Ironie de l’histoire, malgré une crise bilatérale qui dure depuis des décennies sanctionnées par un rupture des relations diplomatiques et la fermeture des frontières terrestres et aériennes, le Maroc et l’Algérie n’ont pas d’ambassadeur à Paris. Un cliché politique choc qui inspire tous les commentaires. Une situation inédite qui interroge sur l’avenir de cette relation si spéciale entre Paris et les capitales du Maghreb.
Une vacance diplomatique simultanée qui scelle encore plus le destin médiatique des deux pays mais qui focalise la lumière davantage sur les choix diplomatiques français à l’égard du Maghreb et qui interpelle frontalement son approche. C’est dire à quel point il y a une urgence à rectifier le tir et à clarifier les enjeux sous peine de généraliser les ruptures entre Paris et cette région du Maghreb, si vitale pour les intérêts de la France et de l’Europe.
Et s’il y a un homme qui doit avoir la migraine à force de tourner ces plans diplomatiques maghrébins dans sa tête, c’est bien le président Emmanuel Macron. Le locataire de l’Elysée croyait avoir tracé clairement son projet pour la région. Un tropisme algérien assumé pour cause de ce que l’ancien ambassadeur français en Algérie Xavier Driencourt appelle « le piège mémoriel », Emmanuel Macron avait misé sur le régime algérien du duo Tebboune/Changriha et avait ostensiblement affiché une sourde oreille aux demandes légitimes du Maroc.
Lorsqu’en plein enthousiasme algérien du président Macron, des voix se sont élevées en France pour l’inviter à ne tenter de gagner Alger au risque de perdre Rabat, le président français ne semblait pas réceptif à ces demandes. Il s’est contenté de dépêcher sa ministre des Affaires étrangères Catherine Colonna pour mettre du baume sur le cœur des marocains.
Dans cette tentative, la cheffe de la diplomatie français avait redit la position traditionnelle de la France qui estime depuis 2007 que l’option de l’autonomie était sérieuse et crédible, mais n’a pas prononcé les mots magiques qu’attendaient les marocains, à savoir que l’autonomie proposée par le Maroc est la seule solution envisageable dans cette crise, ce qui équivaudrait à reconnaître de facto la souveraineté du Maroc sur son Sahara.
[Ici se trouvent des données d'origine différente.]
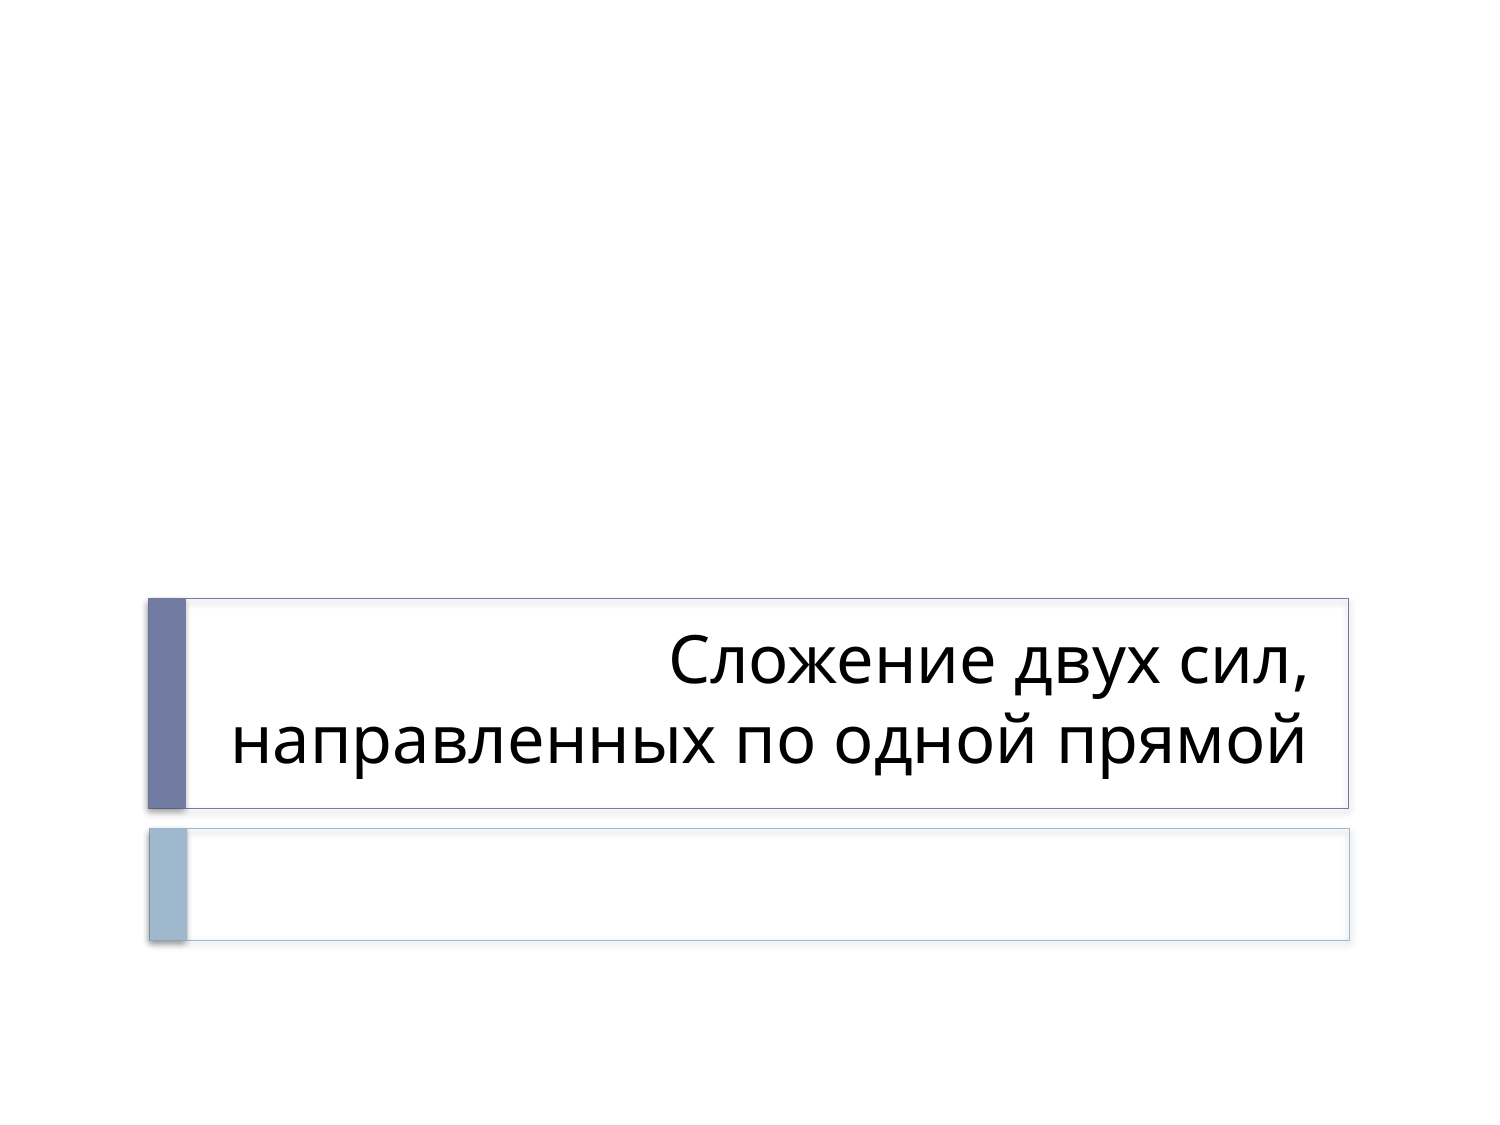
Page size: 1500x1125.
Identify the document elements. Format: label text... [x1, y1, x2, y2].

title Сложение двух сил, направленных по одной прямой [200, 609, 1325, 929]
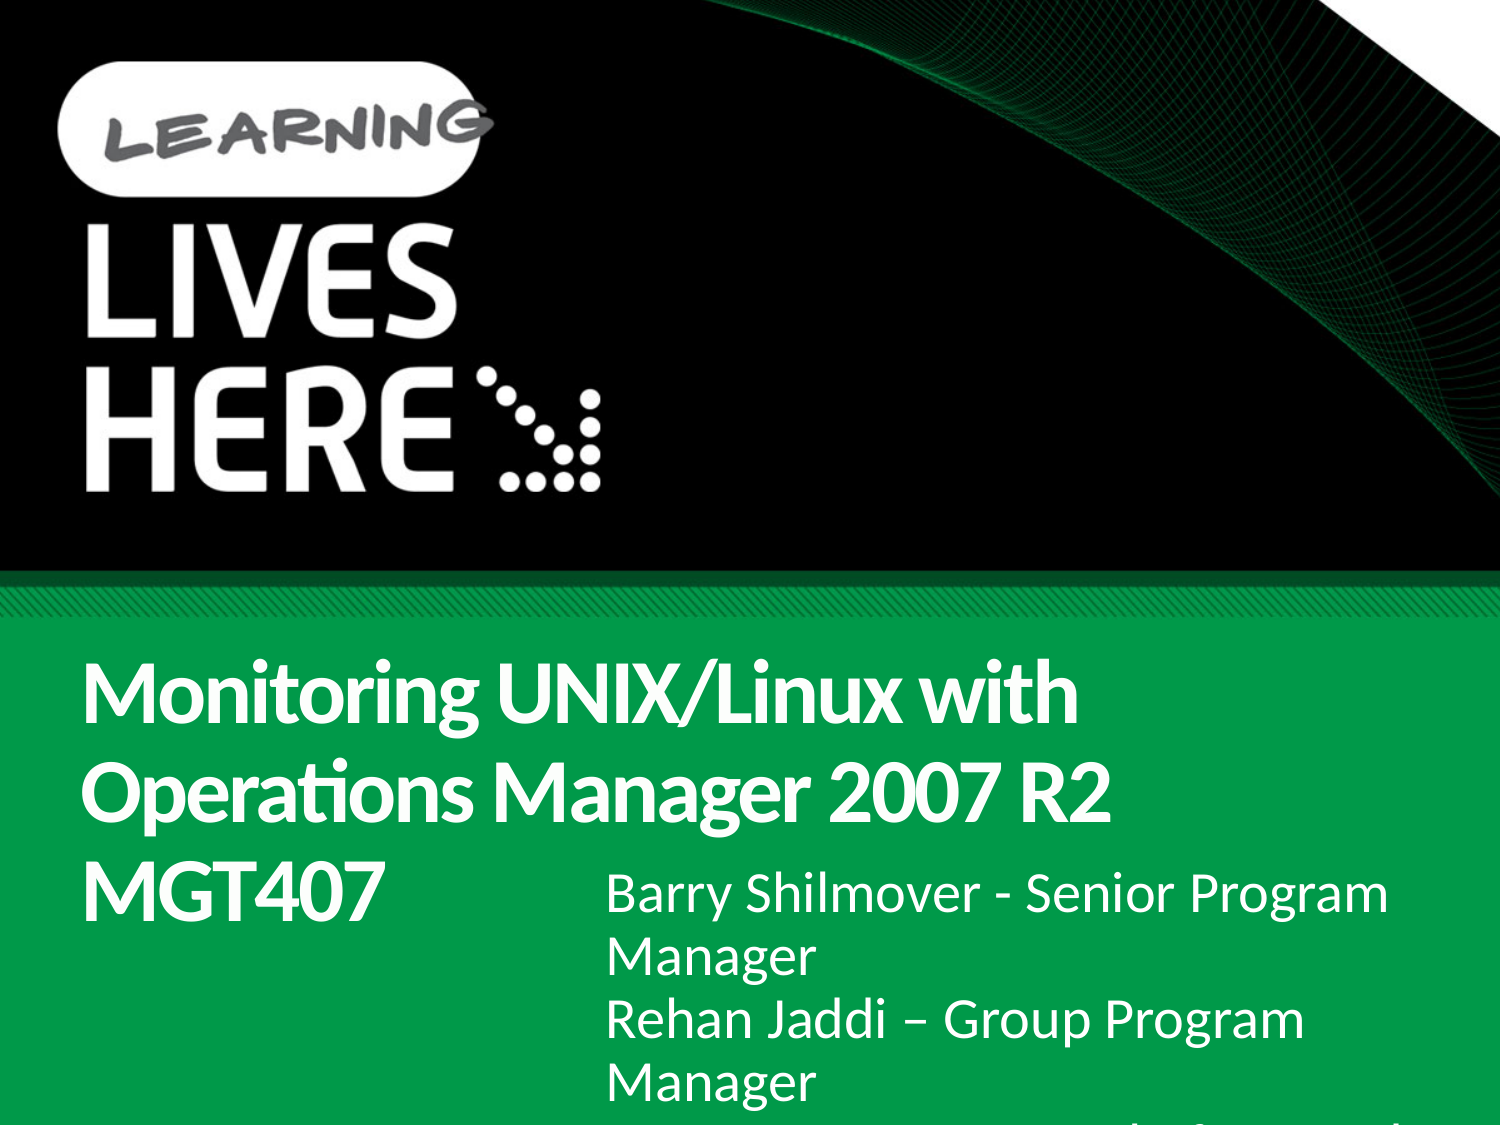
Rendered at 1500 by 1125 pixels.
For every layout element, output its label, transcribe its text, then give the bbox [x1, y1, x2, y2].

picture [0, 0, 1500, 1125]
subtitle Barry Shilmover - Senior Program Manager Rehan Jaddi – Group Program Manager System Center Cross Platform and Interop Team Microsoft Corporation [605, 862, 1481, 939]
title Monitoring UNIX/Linux with Operations Manager 2007 R2 MGT407 [80, 644, 1380, 864]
Paris avait tenu cette position claire obscure pour satisfaire les exigences de son nouvel allié, l’Algérie. Or ce qui vient de se passer autour de l’affaire Amira Bouraoui, même s’il est généralement admis qu’elle n’est que le symptôme visible d’une crise plus profonde, doit logiquement interpeller les choix français sur le Maghreb. Cette ébullition médiatique et ses menaces de ruptures avec la France brandies par le régime algérien doivent nécessairement interpeller les centres de décisions diplomatiques à Paris.
Et Si Emmanuel Macron enivré par l’obsession de laisser une trace dans l’histoire des relations entre la France et l’Algérie, notamment sur le terrain de la réconciliation mémorielle, s’est volontairement infligée une myopie politique sur cette région au point de ne pas adopter les approches pertinentes et réalistes qui garantissent l’excellence du partenariat stratégique entre la France et ces capitales du Maghreb.
Au bout du compte, ne voulant pas fâcher Alger, Paris hésite à répondre favorablement aux demandes de Rabat. Aujourd’hui Paris risque de perdre Alger et Rabat et se trouve à la croisée de choix difficiles avec le Maghreb. La politique du clair-obscur, la tentative de tenir le manche par le milieu, le petit jeu extrêmement délicat d’équilibriste pratiqué par la diplomatie française dans cette région n’est plus de mise. Les nouveaux rapports de forces et les nouvelles équations régionales l’ont rendu caduc.
La balle est aujourd’hui dans le camp d’Emmanuel Macron. Le régime algérien a montré son côté instable, sa gestion par l’humeur des grands enjeux internationaux au point que les services français, qui connaissent à fond les enjeux algériens, laissent pointer leur agacement en estimant que le traitement des actuels responsables algériens relève plus de la psychiatrie que de la diplomatie.
Avec le Maroc les enjeux sont d’une incontestable limpidité. Le Maroc demande à la France d’être à la hauteur des ambitions affichées de leur partenariat stratégique et de reconnaître sa souveraineté sur son Sahara. Cette demande marocaine apparaît aujourd’hui comme le seul obstacle à la future visite d’Etat d’Emmanuel Macron au Maroc.
Les raisons invoquées par la diplomatie française pour ne pas oser ce choix stratégique sont invalidées par l’effervescence et l’instabilité diplomatique du régime algérien. Pour ne pas continuer à crisper le Maghreb, Emmanuel Macron est sommé de faire les bons choix qui vont dans le sens de la stabilité régionale et des intérêts économiques des deux rives de la Méditerranée.